Learning P.E.A.C.E.™ in School
Learning Personal Empowerment I Awareness I Conflict Expertise
A Cloud Program on UnitusTI

We need more than inspiration to change the growing division and violence in our schools and communities. We need practical tools, clear structure, and a shared foundation for how to live and work well together.
Learning P.E.A.C.E. equips students, educators, and school communities with the awareness, relational capacity, and conflict engagement skills required to navigate real-world challenges with clarity, accountability, and respect.
An Education in Living Well Together
Learning P.E.A.C.E. builds the foundation for mutual respect, self-awareness, social mastery, and constructive conflict engagement across entire school communities—students, educators, and parents alike.
As a structured, comprehensive international curriculum developed in real classrooms, Learning P.E.A.C.E. has been refined across diverse school systems. It began in response to a tragic act of school violence—the death of a child due to bullying—which exposed the urgent need for practical, human-centered tools to address how students relate, react, and engage with one another.
What started with one teacher in Nova Scotia has grown into a scalable program that has transformed hundreds of lives and is now accessible to schools worldwide through the UnitusTI cloud platform.
Technology is shaping how students think, relate, and communicate—and not always for the better. Constant digital input has increased disconnection, reactivity, and confusion in how young people engage with themselves and others.
Learning P.E.A.C.E. uses technology intentionally—as an effective delivery tool to strengthen the human capacities that technology cannot teach—creating more focused classrooms, stronger relationships, and a healthier school environment.

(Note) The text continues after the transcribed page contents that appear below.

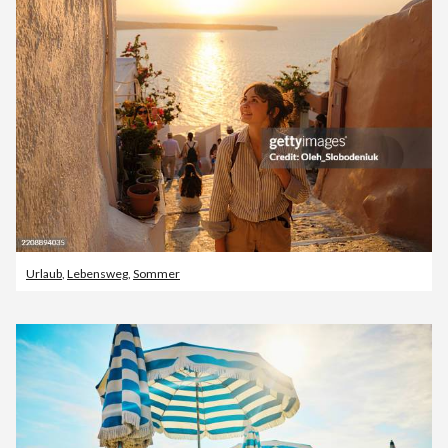
Urlaub
,
Lebensweg
,
Sommer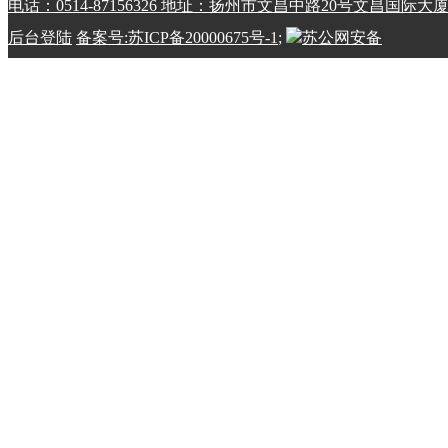
电话：0514-87156326 地址：扬州市文昌中路20号文昌国际大
后台登陆
备案号:苏ICP备20000675号-1
;
苏公网安备
32100202010798号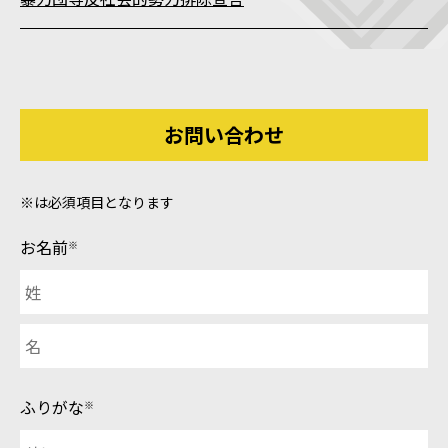
お問い合わせ
※は必須項目となります
お名前
※
ふりがな
※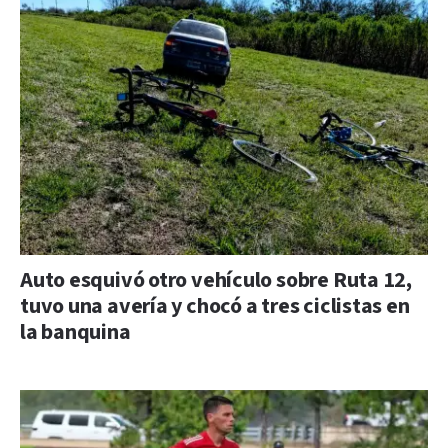
Auto esquivó otro vehículo sobre Ruta 12,
tuvo una avería y chocó a tres ciclistas en
la banquina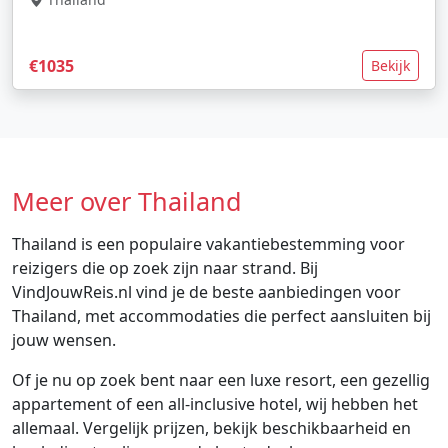
€1035
Bekijk
Meer over Thailand
Thailand is een populaire vakantiebestemming voor
reizigers die op zoek zijn naar strand. Bij
VindJouwReis.nl vind je de beste aanbiedingen voor
Thailand, met accommodaties die perfect aansluiten bij
jouw wensen.
Of je nu op zoek bent naar een luxe resort, een gezellig
appartement of een all-inclusive hotel, wij hebben het
allemaal. Vergelijk prijzen, bekijk beschikbaarheid en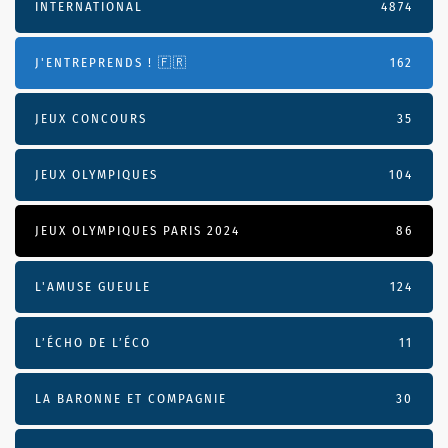
INTERNATIONAL
4874
J'ENTREPRENDS ! 🇫🇷
162
JEUX CONCOURS
35
JEUX OLYMPIQUES
104
JEUX OLYMPIQUES PARIS 2024
86
L'AMUSE GUEULE
124
L’ÉCHO DE L’ÉCO
11
LA BARONNE ET COMPAGNIE
30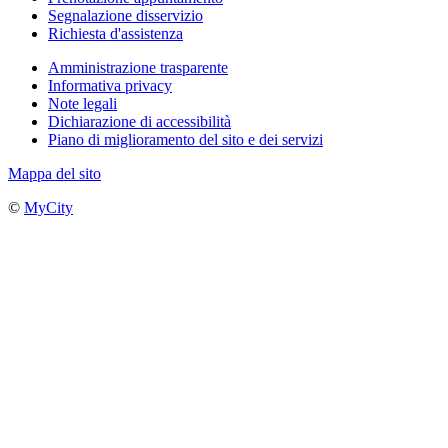
Segnalazione disservizio
Richiesta d'assistenza
Amministrazione trasparente
Informativa privacy
Note legali
Dichiarazione di accessibilità
Piano di miglioramento del sito e dei servizi
Mappa del sito
©
MyCity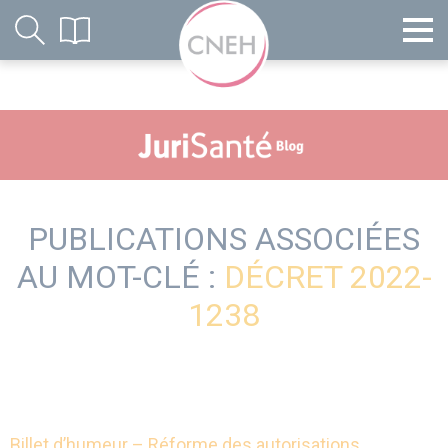
PUBLICATIONS ASSOCIÉES
AU MOT-CLÉ :
DÉCRET 2022-
1238
Billet d’humeur – Réforme des autorisations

What makes this program unique
Three facets address a world of ever-increasing violence:
- Pro-active: Learning P.E.A.C.E. does not focus solely on eliminating negative behavior. It develops the skills required to engage constructively from the outset—reducing escalation before it begins.
- Comprehensive: The program builds a complete set of relational and behavioral skills, consistently applied across ages and settings. Students learn what is expected, how to respond, and how to work through real differences with clarity and respect.
- Universal: Non-prescriptive and culturally adaptable, Learning P.E.A.C.E. is grounded in shared human values. Its process-oriented approach allows it to be integrated across diverse educational, cultural, and social environments.
Prevailing Problems in Schools Today:
These are not isolated issues—they are systemic and increasing:
- Disciplinary difficulties
- Lost classroom, teaching time
- Disruption in the classroom
- Varied and inconsistent problem solving measures
- Students not adhering to behavioural guidelines
- Acted out aggression in the classroom and on the playground
- Name calling, discrimination, attacks
- Intolerance of differences
- Exclusion
- Lack of human understanding and empathy
- Children’s fear of aggression and violence
Learning P.E.A.C.E. Program Outcomes:
These outcomes are observable, practiced, and measurable in daily school life:
- Collectively practiced problem solving skills
- Trained self-discipline
- Clear rules and consequences
- Understanding and accepting different ways of thinking, being and acting
- Helpfulness
- Human understanding and empathy
- Sense of belonging / Team spirit
- Feeling safe and secure at school
- Effective and enjoyable lessons
- Effective teaching and learning
- A pleasant working and learning atmosphere
- A positive school reputation
The Building Blocks of Learning P.E.A.C.E.
Being comprehensive and pro-active, universal, non-prescriptive and effective prove this program to be outstanding in the field of life skills and violence prevention.

Lessons in Living
Children and teenagers are enabled to live well with one another, be responsible and express their natural joy. Diversity, inclusion, teamwork, and nonjudgment are learned here. Living well with oneself and with others is the foundation of living a life worth living.
Building Self-Esteem
Self-respect, recognizing and accepting strengths and weaknesses, and improved self-worth are characteristics that are developed by using easy to apply strategies in any group setting. Self-worth is the foundation for creating peaceful relationships.
Discipline with Dignity
Children and teenagers are equipped with ideas and strategies to develop cooperative behavior and the desire to adhere to collective rules and guidelines. Techniques used retain and honor the dignity of each individual, child and adult alike.
Conflict Resolution & Violence Prevention
Equipping children and teenagers with tools for positive social interaction relieves them of stress in difficulties and helps diffuse most conflict situations. Impulsive, aggressive, and problematic behavior is transformed by training in communication, empathy, conflict resolution, and anger management.
Abolishing Bullying
The focus here is developing social competency, sensitizing children to aggression and educating them in what bullying is and the many forms it takes. Children and teenagers are enabled to recognize and reroute their own aggressive impulses as well as to deal with the aggression of others. Since bullying is the spring board for most violence, recognizing aggressive behavior and learning strategies to deal with it are of utmost importance.
Peer Mediation
Teachers as well as students are trained in mediation in order to assist all students in conflict resolution. The youth trained are then skilled to mediate conflict among their peers without the direct intervention of an adult. Peer Mediation is an outstanding process to help minimize aggression and violence in schools.
Proactive. Comprehensive. Regenerative.
Learning P.E.A.C.E. is not a trend or a supplemental program. It is a foundational system that addresses the human skills modern education often assumes but does not explicitly teach.
It can be implemented across schools, organizations, and institutions seeking to strengthen behavior, improve learning conditions, and prepare young people to participate responsibly and effectively in the world they are entering.